Diena mengatakan banyak pasiennya yang sering membaca informasi tidak akurat dari luar negeri melalui jejaring sosial, seperti WhatsApp dan Facebook.

"Yang mereka ingat selalu yang buruk. Tidak ada yang mengatakan mereka merasa baik-baik saja karena vaksin, efek samping yang buruk adalah yang sering didiskusikan."

Diena mengatakan dia senang bisa membantu warga untuk mendapat pengetahuan soal pandemi COVID-19 dan vaksin.

"Setelah kami jelaskan, mereka mengerti dan mereka bisa membuat keputusan yang lebih baik."

"Itu berarti mereka masih terbuka [untuk mendengarkan saran dari saya] ... maka saya dapat memberikan kepada mereka informasi yang penting," kata Diena.

Sebagai tenaga kesehatan asal Indonesia di Australia, Maya mengaku sedih saat mendengar laporan soal jumlah kasus Indonesia meningkat tajam selama gelombang kedua.

"Situasinya memilukan. Beberapa bulan lalu situasinya benar-benar buruk ... tadinya saya tidak pernah tahu indonesia seburuk itu."
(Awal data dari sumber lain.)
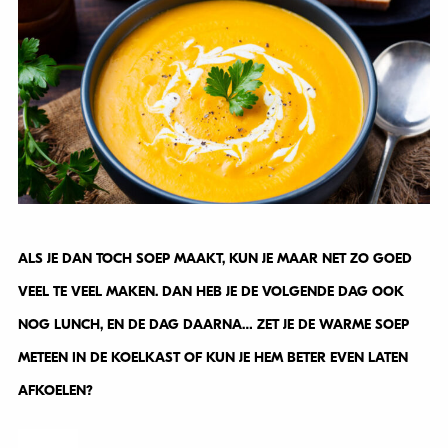
ALS JE DAN TOCH SOEP MAAKT, KUN JE MAAR NET ZO GOED
VEEL TE VEEL MAKEN. DAN HEB JE DE VOLGENDE DAG OOK
NOG LUNCH, EN DE DAG DAARNA… ZET JE DE WARME SOEP
METEEN IN DE KOELKAST OF KUN JE HEM BETER EVEN LATEN
AFKOELEN?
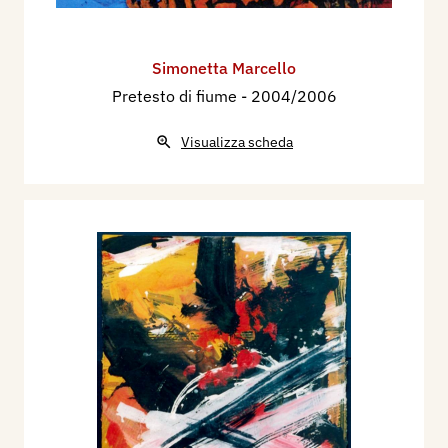
Simonetta Marcello
Pretesto di fiume
- 2004/2006
Visualizza scheda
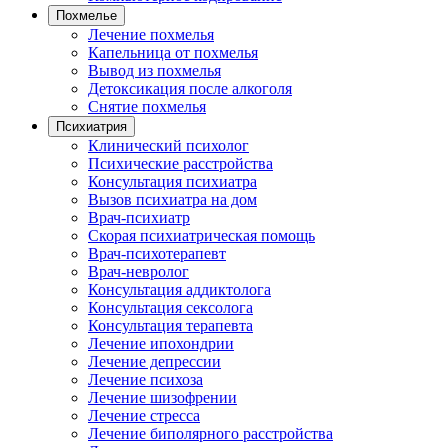
Похмелье
Лечение похмелья
Капельница от похмелья
Вывод из похмелья
Детоксикация после алкоголя
Снятие похмелья
Психиатрия
Клинический психолог
Психические расстройства
Консультация психиатра
Вызов психиатра на дом
Врач-психиатр
Скорая психиатрическая помощь
Врач-психотерапевт
Врач-невролог
Консультация аддиктолога
Консультация сексолога
Консультация терапевта
Лечение ипохондрии
Лечение депрессии
Лечение психоза
Лечение шизофрении
Лечение стресса
Лечение биполярного расстройства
"Dan kita di sini tidak bisa melakukan apa-apa," ujar Maya.

Maya mengatakan Australia termasuk beruntung karena bisa mengendalikan penularan melalui 'lockdown', meski banyak juga warga Australia yang bertanya apakah Pemerintah Australia benar-benar harus memberlakukan peraturan ketat.

"[Tapi] mereka tidak menyaksikan dan belajar dari situasi yang buruk seperti di Indonesia atau negara-negara Asia lainnya, yang benar-benar menderita," ujar Maya.